This has been a year of important faculty transitions for the Department of French and Italian. Julie Auger, Associate Professor of French and Linguistics and for many years Director of Graduate Studies in French Linguistics, left IU in January to join the University of Montreal in her native Quebec. Two valued members of our Italian faculty, Alicia Vitti (Senior Lecturer of Italian) and Antonio Vitti (Professor of Italian Cinema) retired in June. On behalf of the Department, I wish the three of them all the best in their future endeavors and express my sincere appreciation for their substantial contributions, as educators, mentors and scholars. As we salute and thank three great colleagues, we are happy to see a new generation of scholars among our faculty. While French medievalist Elizabeth Hebbard and Italian medievalist Akash Kumar will serve their second year in 2019-20 as Assistant Professor and Visiting Assistant Professor respectively, sociolinguist Annie Bergeron, who received her Ph.D. from Concordia University in Montreal, will join us as Visiting Assistant Professor of French in the fall.

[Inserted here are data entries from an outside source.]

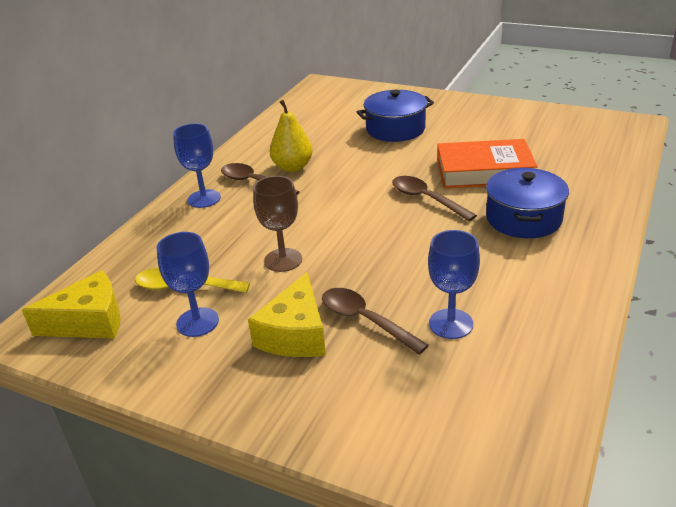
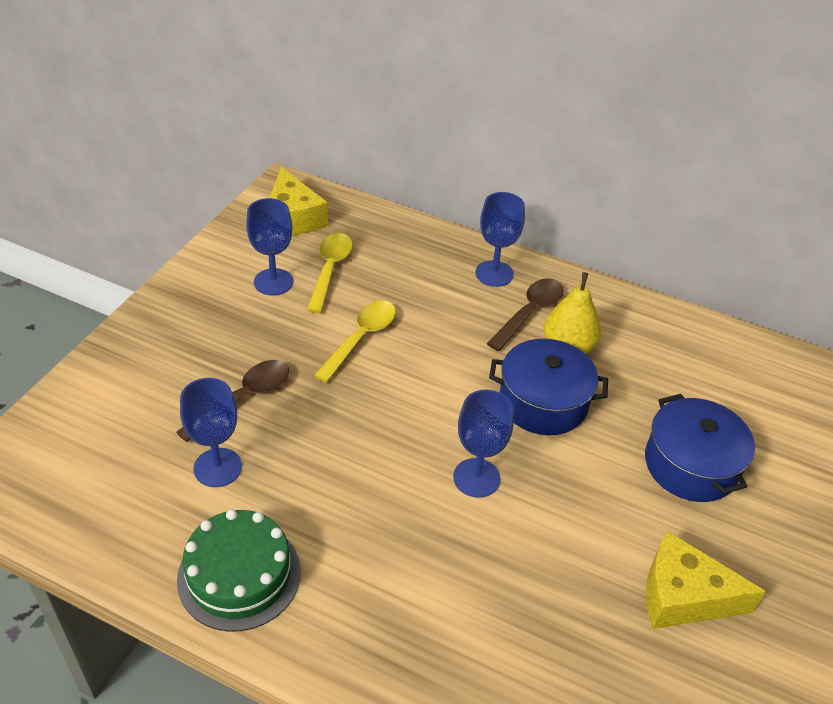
camera: 85 degrees right, 10 degrees up
(283, 260) = (361, 338): brown goblet -> yellow spoon
(295, 334) = (237, 346): yellow cheese -> yellow cheese (683, 596)
(426, 199) = (476, 478): brown spoon -> blue goblet
(484, 171) = (553, 560): orange book -> none
(523, 218) = (414, 582): blue pot -> blue pot (543, 402)
(553, 296) = (239, 575): none -> green cake

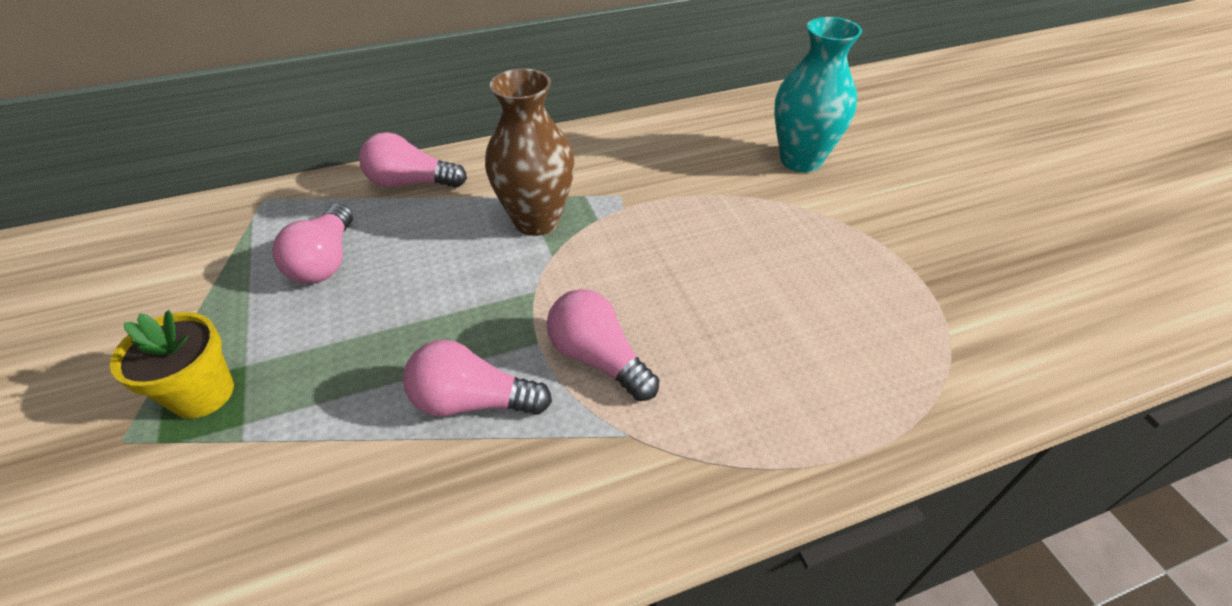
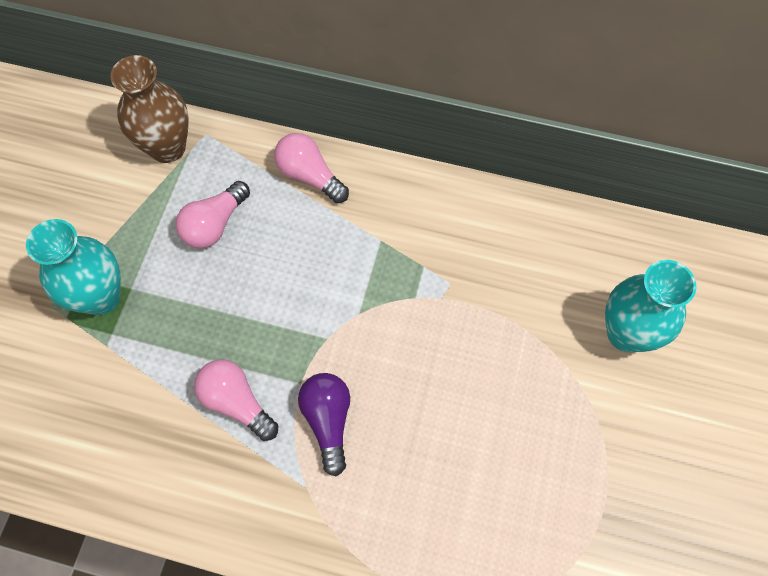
camera: 35 degrees right, 20 degrees up
(203, 394) = (101, 297): yellow flower pot -> turquoise vase
(536, 221) = (371, 271): brown vase -> brown vase (167, 147)
(598, 358) = (328, 421): pink light bulb -> purple light bulb

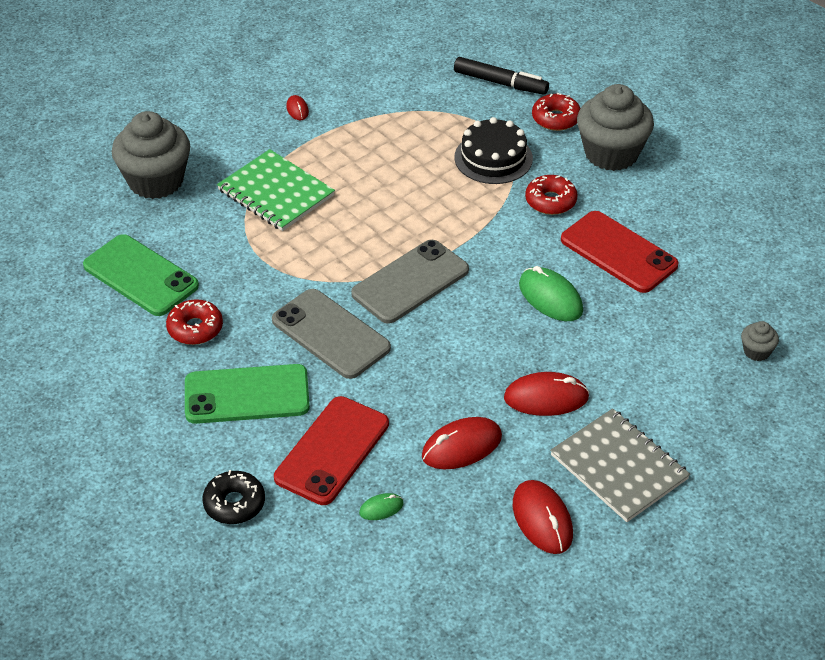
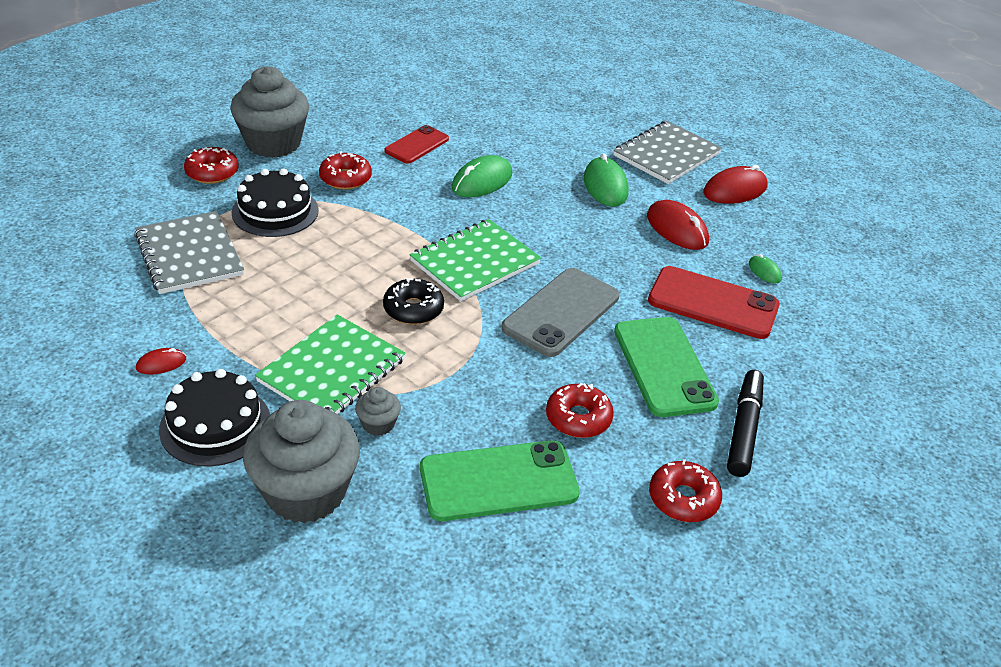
camera: 100 degrees left, 5 degrees down
(95, 379) = (683, 499): none -> red donut
(140, 276) = (498, 481): green phone -> green phone turned 45 degrees clockwise
(229, 138) = (215, 425): none -> black cake
(234, 503) = (804, 362): black donut -> black donut (413, 309)
(410, 282) = (474, 262): grey phone -> green notebook
(430, 113) = (189, 255): none -> grey notebook
(500, 83) = (140, 206): black marker -> black marker (744, 429)
(546, 398) = (605, 186): red mouse -> green mouse
(618, 252) = (417, 145): red phone -> red phone, size x0.63
(756, 351) = (524, 91): grey cupcake -> grey cupcake (378, 424)

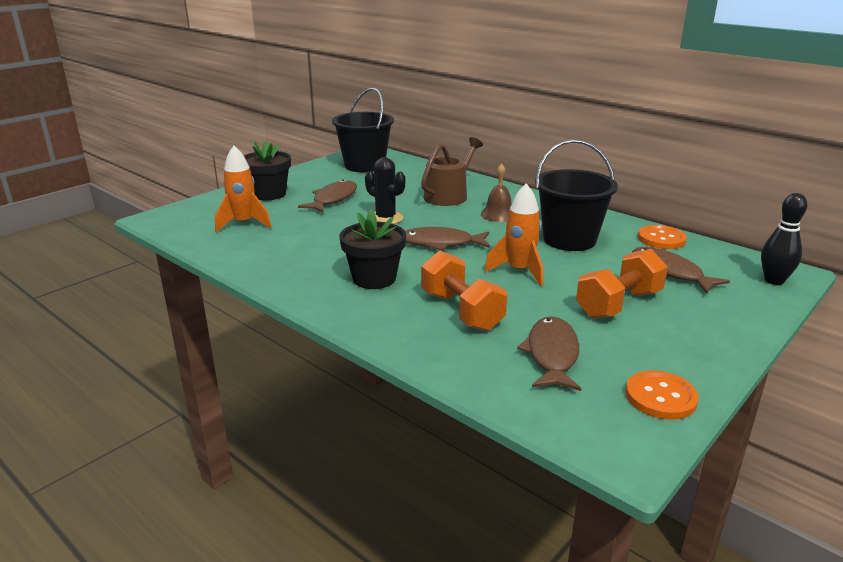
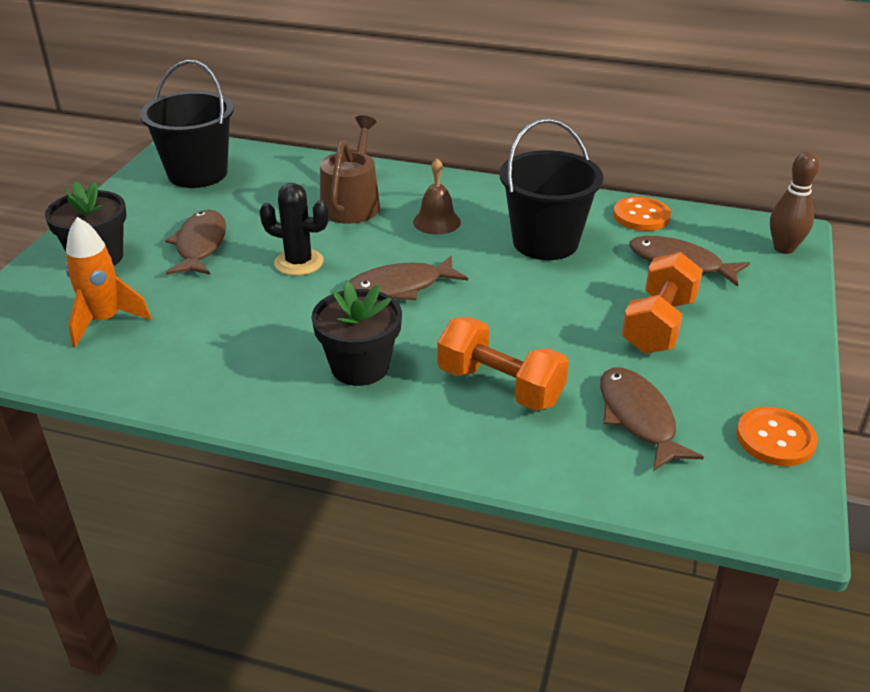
camera: 25 degrees left, 10 degrees up
(519, 271) = (522, 306): orange rocket -> none
(774, 280) = (784, 248): black bowling pin -> brown bowling pin

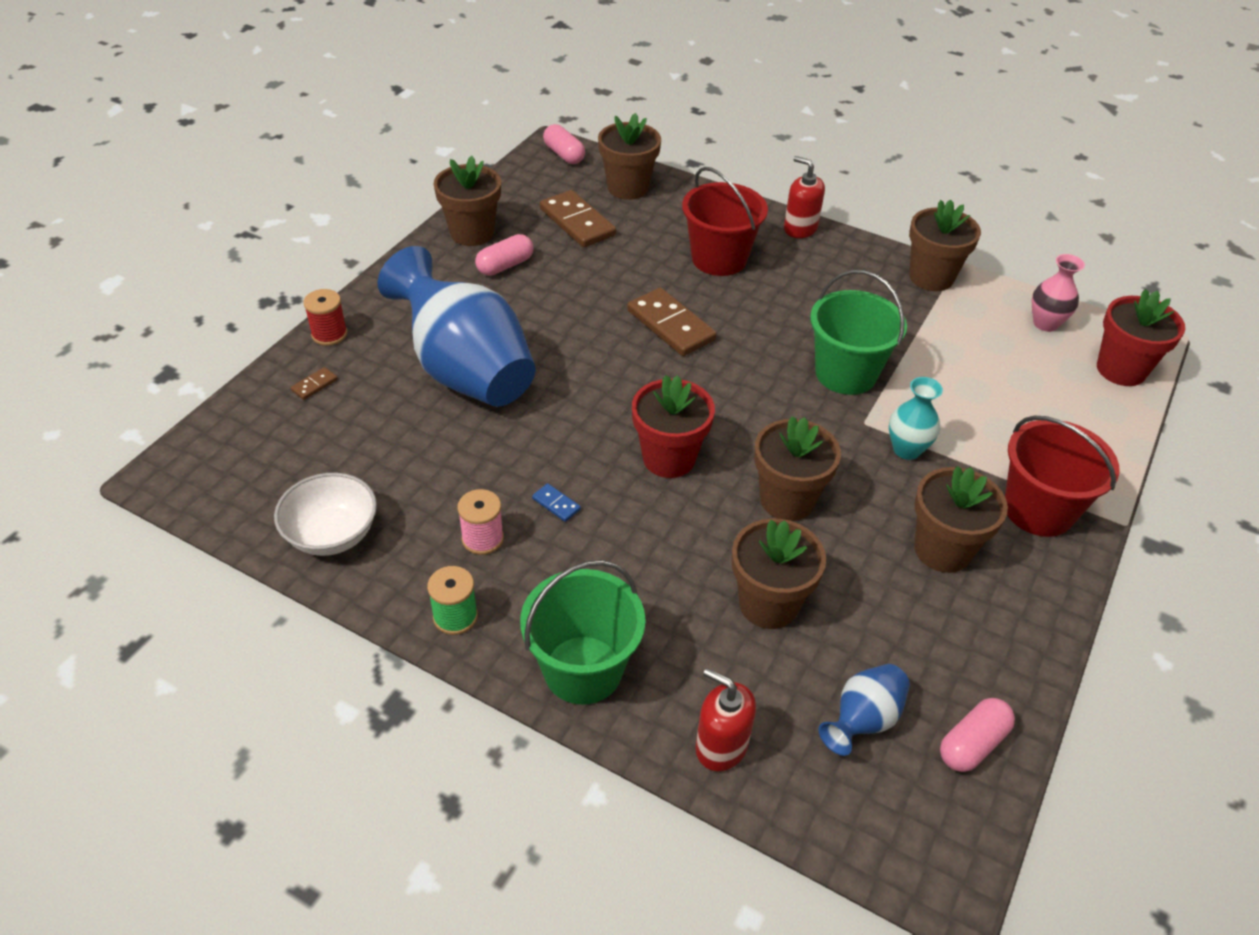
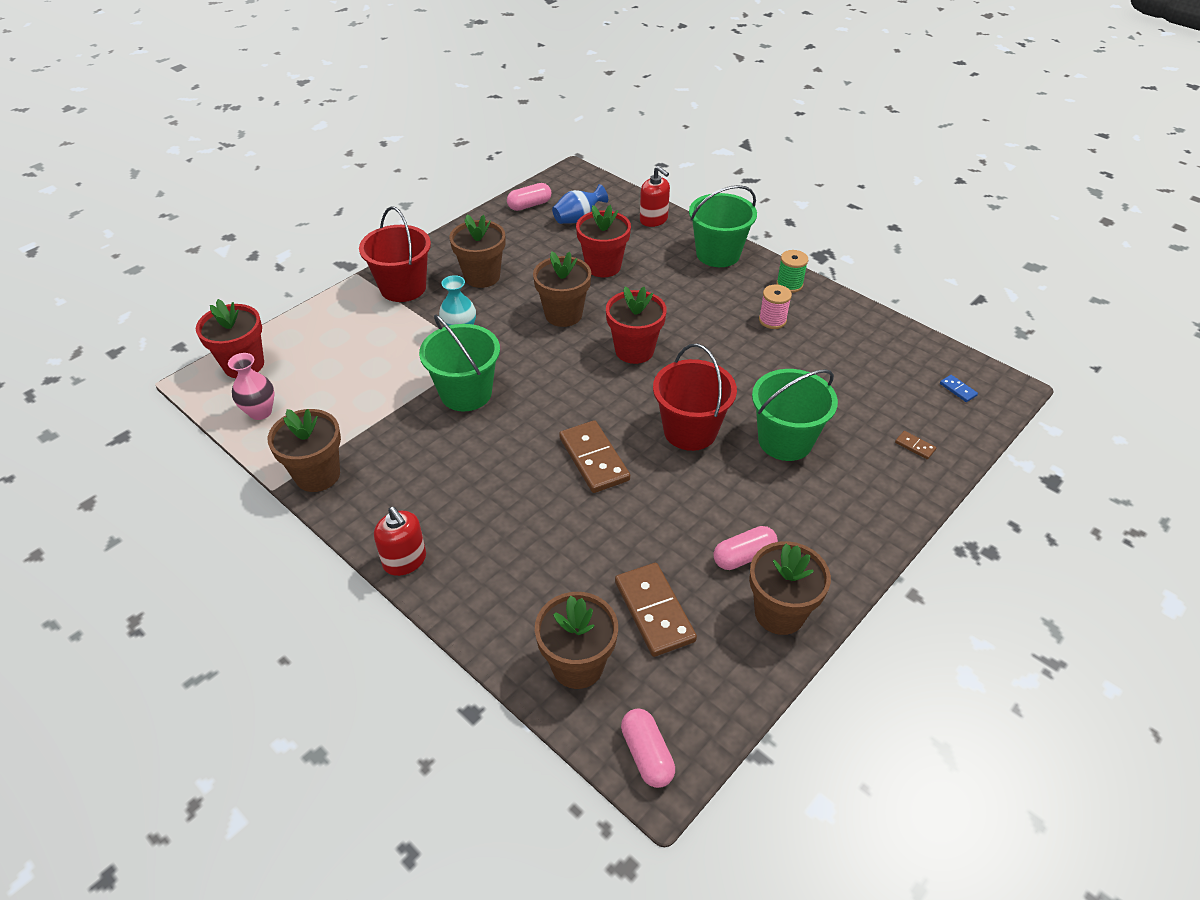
camera: 165 degrees left, 0 degrees up
(314, 385) = (915, 446): brown domino -> brown domino turned 75 degrees clockwise
(329, 334) = (914, 496): red spool -> none
(332, 534) = (873, 336): white bowl -> none
(465, 371) = (785, 441): blue vase -> green bucket
(556, 504) = (721, 333): blue domino -> blue domino (958, 389)
(719, 259) = (514, 531): red bucket -> red bucket (690, 431)
(768, 604) = (603, 266): brown flower pot -> red flower pot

French and Italian continues to be a place of exciting and innovative pedagogical and scholarly work, only some of which I have room to highlight here. Adding to an already rich roster of courses taught by FRIT faculty for the Hutton Honors College, in Spring 2019 Alison Calhoun (Associate Professor of French) taught for the first time her Reading the City: Parisian Spaces, a course which is part of the HHC International Experience Program and which entailed two weeks on-site in Paris; and in Summer 2019 Karolina Serafin (Senior Lecturer of Italian) taught an entirely online version of a reading proficiency course for graduate students, extending online education beyond the basic language courses. Hall Bjørnstad (Associate Professor of French) received a prestigious National Endowment for the Humanities award for the completion of his book The Crowning Example: Louis XIV and the Crisis of Royal Exemplarity; Albert Valdman (Rudy Professor emeritus of French and Linguistics), Kevin Rottet (Associate Professor of French) and a team of collaborators comprising Thomas Klingler (Ph.D. ’92, Associate Professor at Tulane), Marvin Moody (Ph.D. ‘72) and doctoral student Carly Bahler (M.A. ’13) are making progress on the groundbreaking Differential, Historical and Etymological Dictionary of Louisiana French; while Marco Arnaudo (Professor of Italian) and Andrea Ciccarelli (Provost Professor of Italian and Dean of the Hutton Honors College) are launching Simultanea, a refereed online journal devoted to the scholarly investigation of Italian popular culture.
We had a number of successful Ph.D. dissertation defenses this year: Erin Myers, Georgy Khabarovskiy, Jill Owen, Jessica Tindira and Noëlle Brown in French/Francophone Studies; Carlotta Paltrinieri and Rosa Borgonovi in Italian Studies. Two of our doctoral students, Sara Dallavalle (Italian Studies) and Amanda Vredenburgh (French/Francophone Studies), were awarded a College Dissertation Completion Fellowship and several of our graduates found good academic positions at Baylor University, Brown University, Kennesaw State University and Lycoming College.
This is my last letter as chair as I will step down from my current position in January 2020 after four and a half years. Serving the Department when language and humanities programs such as ours are under intense pressure has posed some inevitable challenges, but I have been constantly inspired by the dedication, the energy and the amazing work of our students, faculty and staff. I am happy to leave the Department in the very capable hands of Ruth N. Halls Professor of French Oana Panaïté. Professor Panaïté will bring to this job a substantial amount of administrative experience through her past service to the department, university, and profession.